Every line below that includes the word "recognition" needs to be copied.

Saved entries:
• • • •
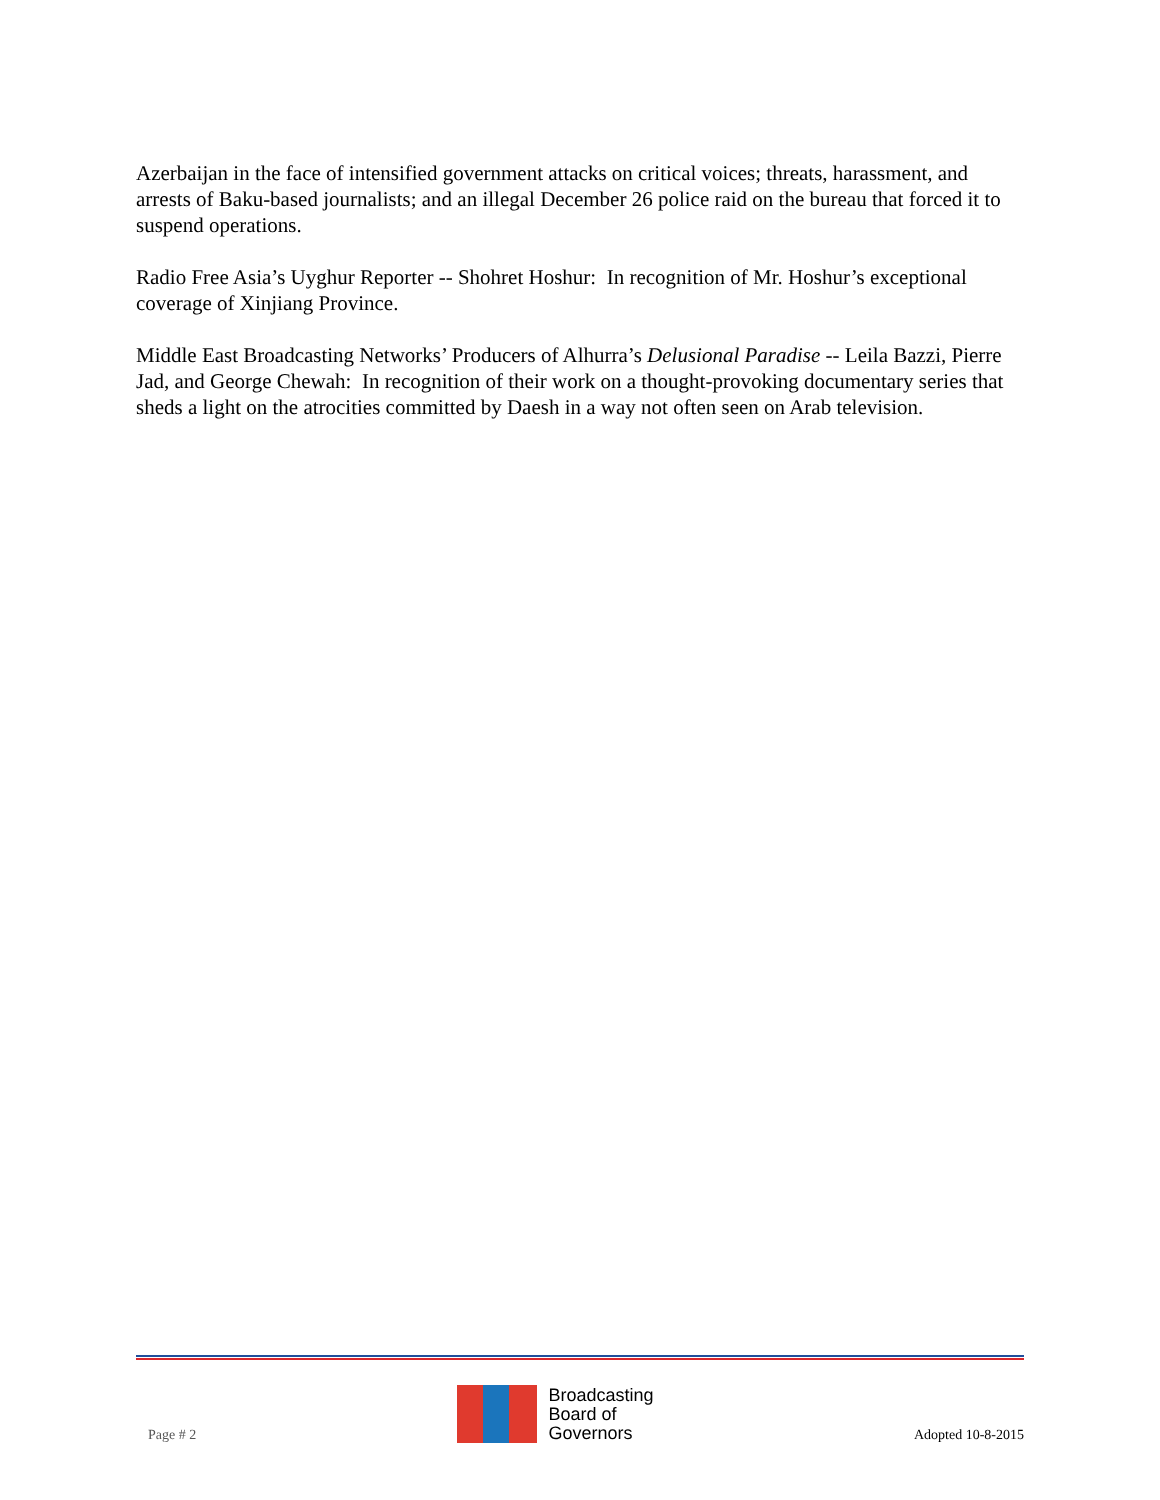Azerbaijan in the face of intensified government attacks on critical voices; threats, harassment, and arrests of Baku-based journalists; and an illegal December 26 police raid on the bureau that forced it to suspend operations.
Radio Free Asia’s Uyghur Reporter -- Shohret Hoshur: In recognition of Mr. Hoshur’s exceptional coverage of Xinjiang Province.
Middle East Broadcasting Networks’ Producers of Alhurra’s Delusional Paradise -- Leila Bazzi, Pierre Jad, and George Chewah: In recognition of their work on a thought-provoking documentary series that sheds a light on the atrocities committed by Daesh in a way not often seen on Arab television.
Page # 2
Broadcasting
Board of
Governors
Adopted 10-8-2015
• • • •
Solution below:
Radio Free Asia’s Uyghur Reporter -- Shohret Hoshur: In recognition of Mr. Hoshur’s exceptional coverage of Xinjiang Province.
Middle East Broadcasting Networks’ Producers of Alhurra’s Delusional Paradise -- Leila Bazzi, Pierre Jad, and George Chewah: In recognition of their work on a thought-provoking documentary series that sheds a light on the atrocities committed by Daesh in a way not often seen on Arab television.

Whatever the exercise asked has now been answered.